I’m having a problem with Bezier curves using the default aligned handles. When I first create a Bezier curve, I can grab the point at the end of a handle and move it toward or away from the central control point, changing its length, without changing the length of the other handle. Later, something has changed and changing the length of the handle on one side causes a proportional change in the handle on the other side. In other words, initially I can change the length of the handle on one side independently from the handle on the other side, but later I can only change them together. I’ve read over the Bezier curve section of the Blender Reference Manual and find no mention of this.
Can anyone tell me what has changed and how I can change it back so I can change the length (influence) of the handle on one side without changing the length of the handle on the other side?
on the T panel you have options to set the handles as free/auto/vector and align
with one(or more) point selected hit v and a pop up menu lets you change them too (in case you don’t have T panel open)
hope that helps
Thanks for the reply. I’m aware of the option on the tool shelf, which can also be accessed by pressing ‘V’. As I mentioned in the OP, I’m only using Aligned. I’ve tried switching to Free, then back to Aligned, but that doesn’t fix the problem.
opps ~ I cant help then I just had a play in each mode and they still move independently as far as length is concerned, setting to auto or vertex will equal both sides out (as expected) or aligned will flatten the line but I can then alter length on any handle
lets hope an expert pops in to explain
The only thing i can think of is Proportional editing being on. If that’s not the case post a simple test file showing this. Hopefully settings will be saved and will be seen here.
I figured it out. What I describe in the OP appears to happen, but not really. It’s an optical illusion. As I might not be the only one caught out by this, a brief explanation may be helpful.
In the first image below, you see what appears to be two identical curves that are part of the same object. The second image shows the result of moving the right handle of the right control point of each curve -0.5 Blender units. The result for the top curve is what you would expect, but in the bottom curve it appears that changing the length of the right handle affected the length of the left handle. When you move a handle point in a direction that is not parallel to the control point, you also rotate it. If the control point is rotated in the plan perpendicular to the view, then moving a handle point parallel to the control point in the current view, rotates it in the perpendicular view, so the projection of the opposite handle in the current view has changed. The third image shows the curves in their original state as seen in the plane perpendicular to the view in the first two images. The last image is from the same view to the third image, showing the curves after moving the handles. I hope this is clear enough.

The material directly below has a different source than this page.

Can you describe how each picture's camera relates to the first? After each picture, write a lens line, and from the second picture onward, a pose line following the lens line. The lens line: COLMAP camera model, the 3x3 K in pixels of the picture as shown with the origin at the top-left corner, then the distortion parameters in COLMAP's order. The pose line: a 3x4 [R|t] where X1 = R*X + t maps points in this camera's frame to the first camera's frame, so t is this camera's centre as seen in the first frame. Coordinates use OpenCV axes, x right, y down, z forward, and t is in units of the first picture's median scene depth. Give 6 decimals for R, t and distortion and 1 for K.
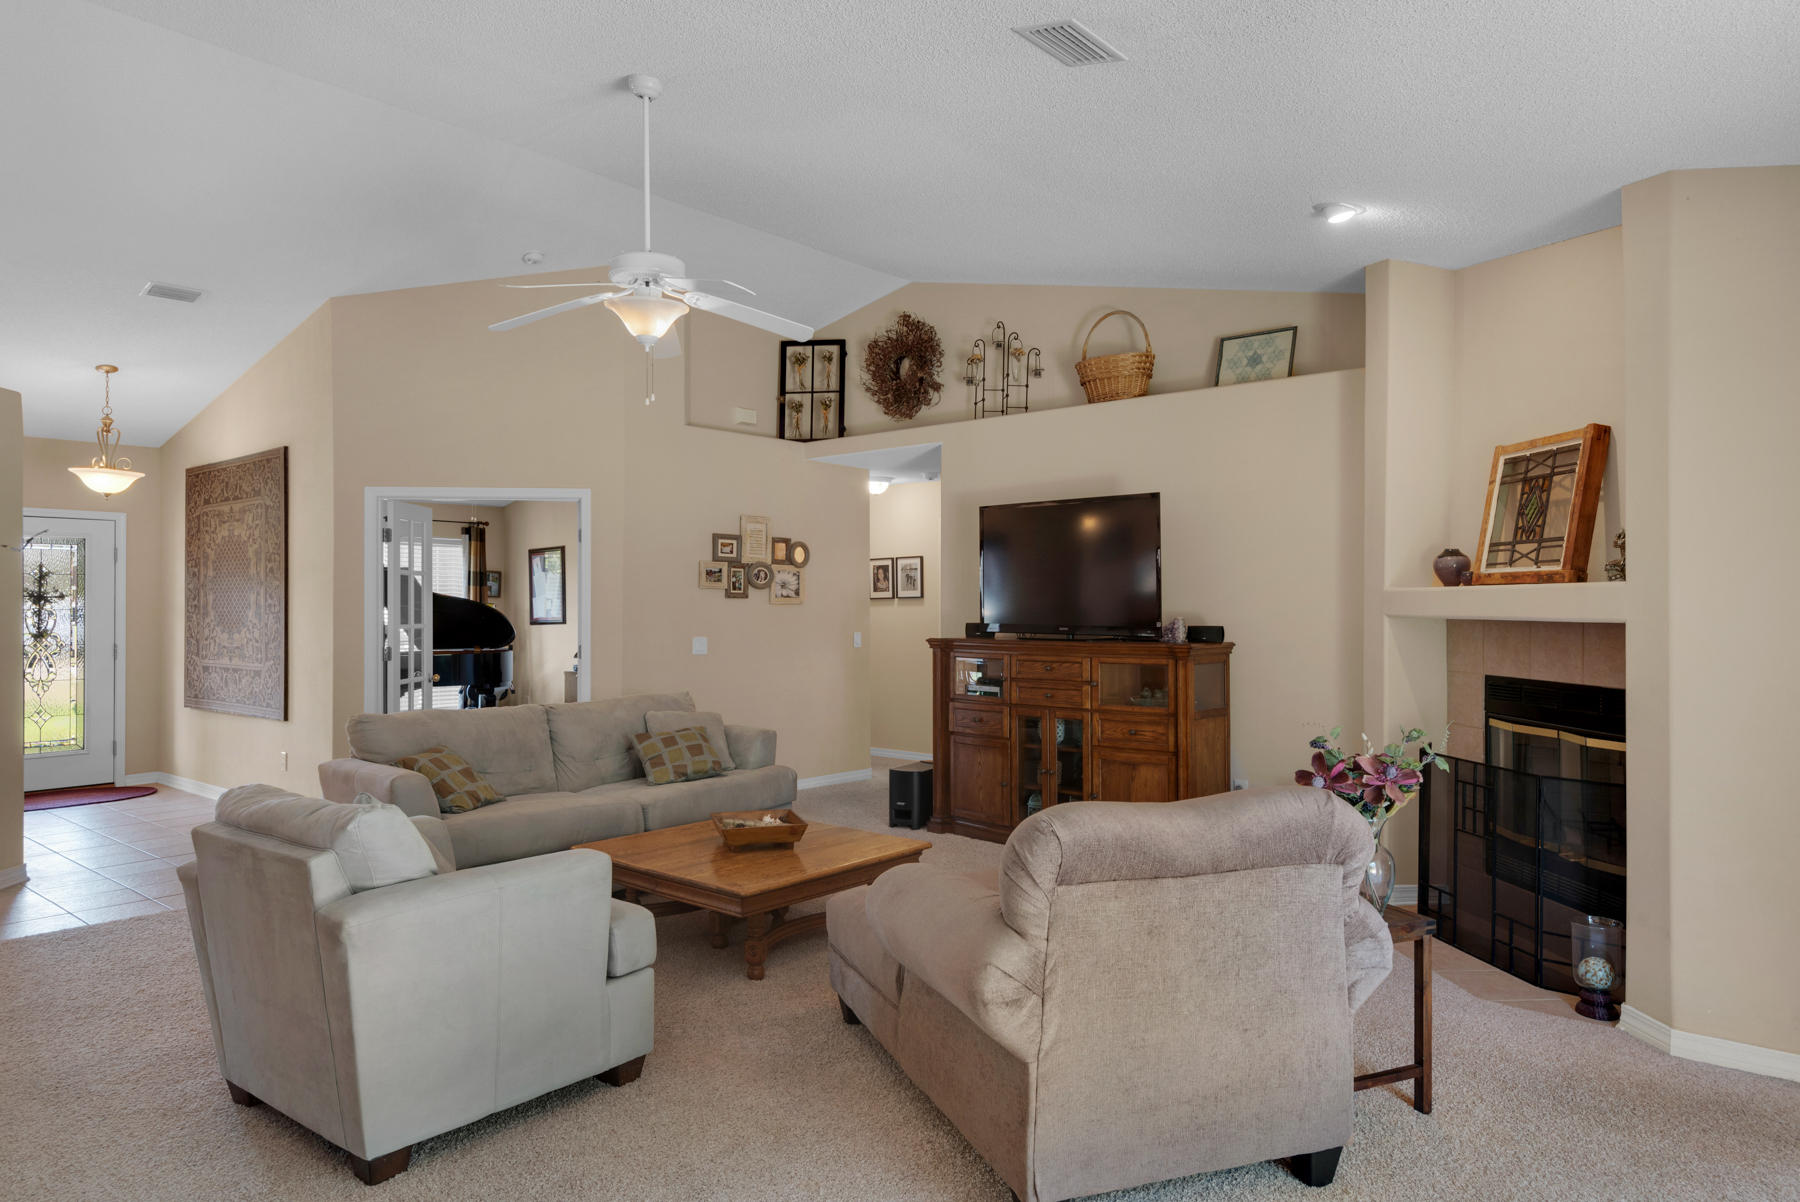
lens RADIAL K [[1098.4, 0, 887.9], [0, 1098.4, 590.8], [0, 0, 1]] dist [0.024970, -0.018421]
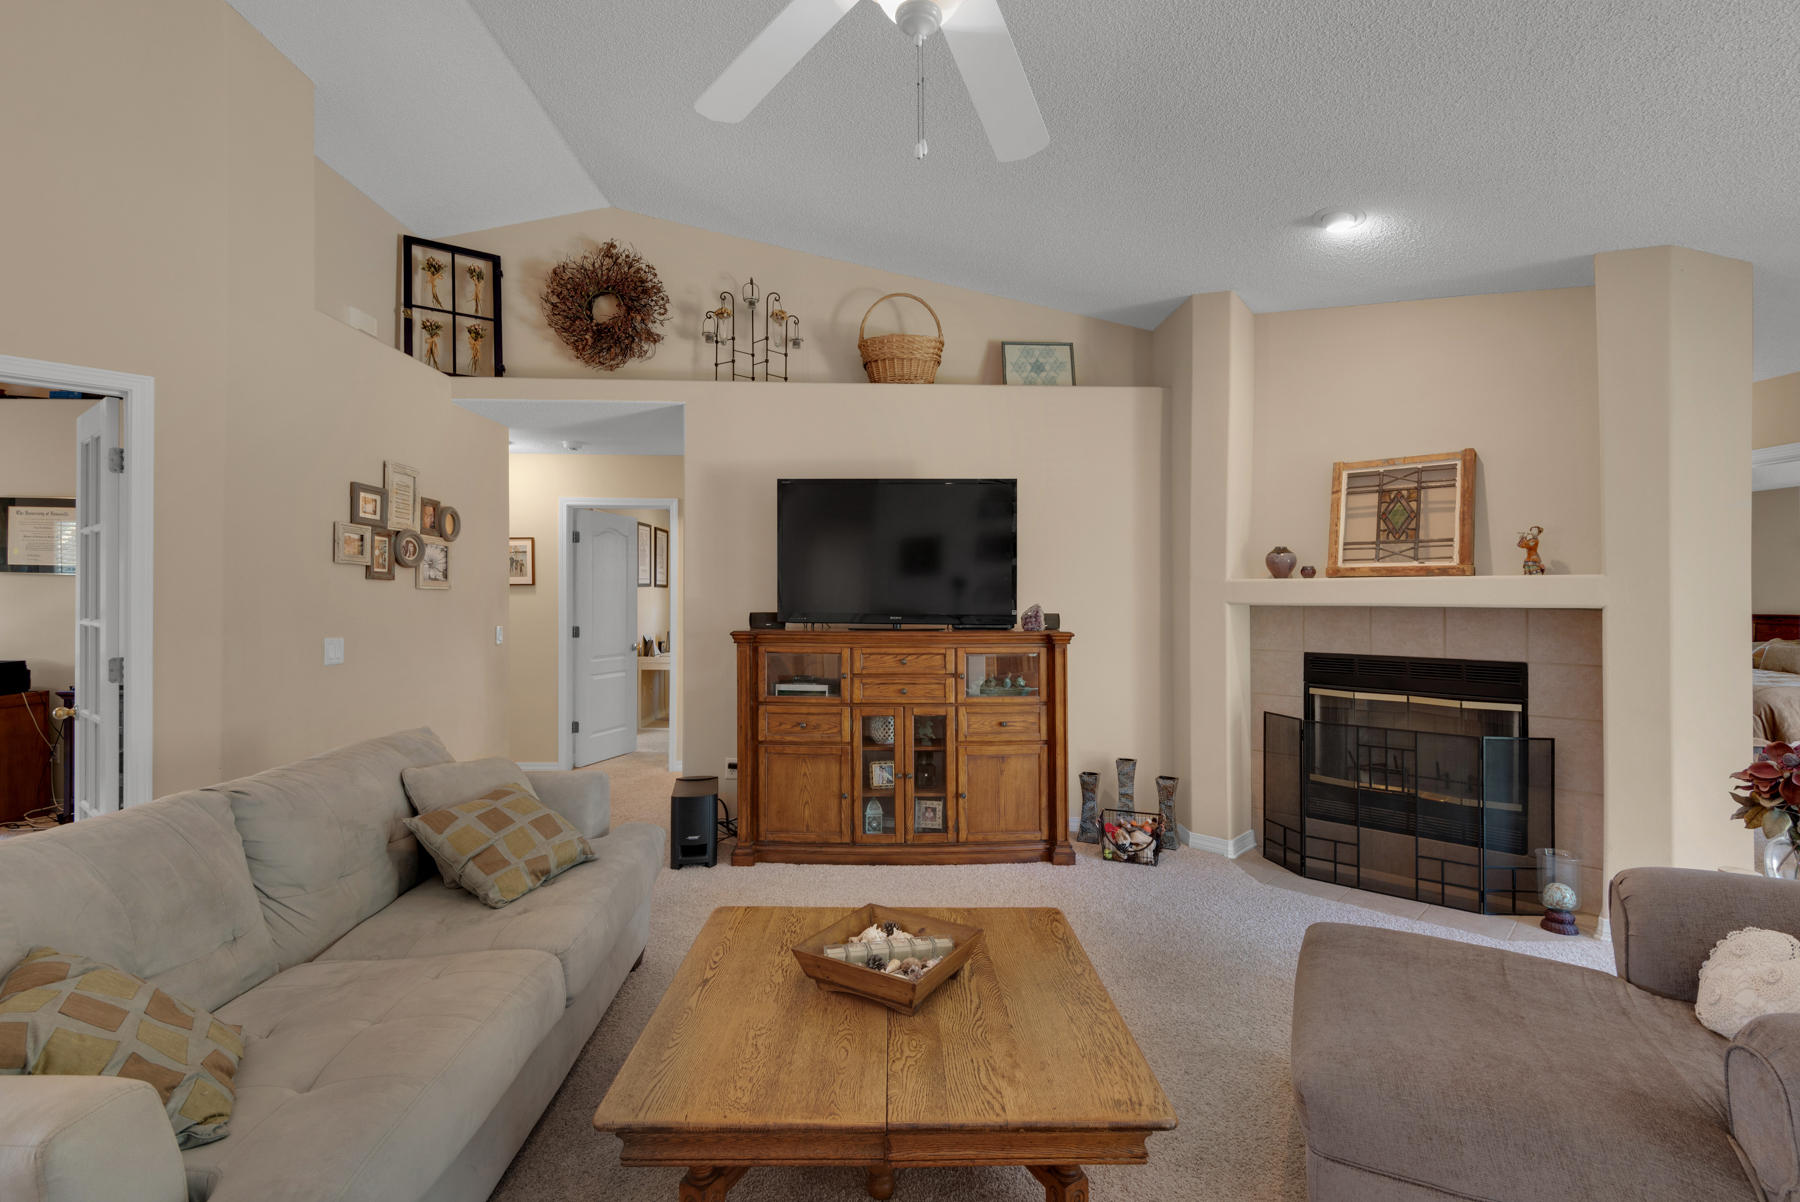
lens RADIAL K [[829.9, 0, 888.2], [0, 829.9, 589.4], [0, 0, 1]] dist [0.017876, -0.007083]
pose [[0.735746, 0.009661, 0.677189, -0.260313], [-0.012902, 0.999917, -0.000248, 0.008831], [-0.677135, -0.008555, 0.735809, 0.398603]]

EDIT: Please ignore the attached thumbnail.
Have you by any chance rotated your curves in object mode?
You are using 2D curves which means that all points need to in one plane. Because of this, if you are trying to rotate the handles outside of that plane, they will simply be projected onto the plane, which can lead to “scaling” of the handles.
I wish I could understand this answer, since I am having a similar problem. In my case, it is not that there is a proportional change in the two handles, but that the two handles on either side of a vertex are completely independent. I can change the length and direction of each handle independently. Makes no sense to me unless you want a discontinuous curve! I don’t know how to tell whether proportional mode is on, whether 2d or 3d mode is on, or whether Free, Aligned, Vector, or Auto is selected! The panes only show me that Edit mode is on rather than Object mode, and that the projection is Top Orhogonal. I am lost!
I’m not sure if this was ever solved, but I stumbled on the option in the curve edit mode to convert the spline to bezier. From personal experience, during the process of using hotkeys Blender will randomly toggle certain options on or off. Still, the amount of things hiding under Blender’s simplicity never ceases to amaze me.